#### Required task 1:
Retype the stretch of the listing from the line that contains "order: Asterales" through the line that contains "order: Tetraodontiformes", with both of those lines included.
#### Required task 2:
Extend the piece about computer files and file formats from its last sentence onward.

#### Document section:
--- --- ---

Learning to work with files is a key computer skill. However, it can be complex and hard to understand. For this reason, Windows & Mac computers, and Android & iOS devices have tried to simplify things. Many years ago, these computer systems displayed files as icons with file names like this:

MyFile.doc

That is, a file name (MyFile) and a file extension (.doc). The extension tells you what kind of file it is and therefore what programs can open it. A .doc file was a Microsoft Word file.

Now, files are displayed with only their name and an icon that gives a clue as to what kind of file it is.

Screenshot of file icons in the Apple Mac Finder.
Screenshot of file icons in the Apple Mac Finder.

However, this icon can sometimes be misleading or the system can become confused about which programs you want to open which files. If you install a new program, it may greedily become the new default for several file formats and start opening files that you would prefer to be opened in a different application. For this reason, it is useful to know how to view the file extension and change the default program that opens files of any format. Unfortunately, there are no settings for this on iOS (iPhones and iPads).

Screenshot of file icons showing file extensions in the Apple Mac Finder.
Screenshot of file icons showing file extensions in the Apple Mac Finder.

Because these settings are different for different versions of Windows, Android, and macOS, it’s best to search the web specifically for your version with the following words, replacing the name / version of the operating system at the end:

show file name extensions windows 10
show file name extensions mac mojave

Too often, unfortunately, the sites that rank high on a search like this are filled with weird pop ups and other annoyances. This guide for Windows 10 and Android and this guide for Mac seemed ok at the time of this writing.

File Formats

There are two important distinctions to understand when considering file formats.

The first is the distinction between binary and plain text files. A binary file is made of computer instructions that are unreadable by a person. For example, an image file is a binary file that contains instructions to the computer for how to display the colors in the right way to depict the image on the screen. Because they consist of computer code, only programs that know how to read the computer code can open them. For example, older Microsoft Word files (the .doc files) are binary files as well. If you try to read an older Word file in a different application, it will look like gibberish to you because that application doesn’t know how to read that computer code.

A plain text file is simply that–a file that only contains text. This means that many different applications can open these files because they only contain text. The most common plain text file is simply a txt file. However, this is where things get tricky. Just because a file is made of plain text doesn’t mean that you will be able to understand what is in it. For example, if someone sends you a plain text file with paragraphs written in Spanish and you only know English, then you cannot understand that material even though you can open the file and see its contents as the author intended. Similarly, not every application will display plain text files in the same way. Websites are built out of plain text files called HTML and CSS files. These files contain “markup,” which looks a bit like code but is still readable by humans. Compare this HTML markup with the follow binary code from an image and you will see the difference.

--- --- ---

#### Data listing:
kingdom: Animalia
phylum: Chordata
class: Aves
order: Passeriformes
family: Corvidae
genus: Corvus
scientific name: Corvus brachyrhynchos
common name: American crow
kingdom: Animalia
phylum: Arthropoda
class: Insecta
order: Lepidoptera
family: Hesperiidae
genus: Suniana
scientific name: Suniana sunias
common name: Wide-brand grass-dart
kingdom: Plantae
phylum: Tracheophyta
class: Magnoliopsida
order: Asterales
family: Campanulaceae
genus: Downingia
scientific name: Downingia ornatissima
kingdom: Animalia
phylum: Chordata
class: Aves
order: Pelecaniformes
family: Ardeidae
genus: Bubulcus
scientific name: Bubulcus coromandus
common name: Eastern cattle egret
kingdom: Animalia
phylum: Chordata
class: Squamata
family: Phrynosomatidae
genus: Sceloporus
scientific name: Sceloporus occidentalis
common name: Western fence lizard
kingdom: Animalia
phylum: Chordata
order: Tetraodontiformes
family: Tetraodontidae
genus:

--- --- ---

#### Task answer 1:
order: Asterales
family: Campanulaceae
genus: Downingia
scientific name: Downingia ornatissima
kingdom: Animalia
phylum: Chordata
class: Aves
order: Pelecaniformes
family: Ardeidae
genus: Bubulcus
scientific name: Bubulcus coromandus
common name: Eastern cattle egret
kingdom: Animalia
phylum: Chordata
class: Squamata
family: Phrynosomatidae
genus: Sceloporus
scientific name: Sceloporus occidentalis
common name: Western fence lizard
kingdom: Animalia
phylum: Chordata
order: Tetraodontiformes

#### Task answer 2:
HTML code:

<meta property="site_name" content="Writing Workflow Guides">
<meta property="title" content="Generating Ideas, Plans, and First Drafts">
<meta property="url" content="https://kent.writingworkflows.com/guides/invention/">

Binary code:

ˇÿˇ·(ExifMM*bj(1$r2ñái¨ÿ
¸Ä'

Even though websites are created in plain text files, different web browsers display these files in different ways because they interpret the markup code differently. Newer Microsoft Word files (docx files) are like websites in that they are actually a collection of markup files (in the XML language) rather than a single file (change the docx at the end of the file to zip, then unzip the file and you will see the many XML files). Many different applications besides Word can open docx files, but they may interpret the markup differently than Word, thus you may see different formatting or other issues.

Screenshot of the many files contained in a Word docx once it is unzipped.
Screenshot of the many files contained in a Word docx once it is unzipped.

Plain text files seem to have many advantages: they can be opened by a variety of programs and are future-proof–that is, no upgrade to a software application will make it so that you suddenly can’t open your file. However, they also have downsides for writers. Because these files can literally only contain text, if you want to have formatting or images alongside your text, it will require a more complicated plain text format (like docx) that can only be opened by particular programs. Plain text files like txt cannot include any formatting or images.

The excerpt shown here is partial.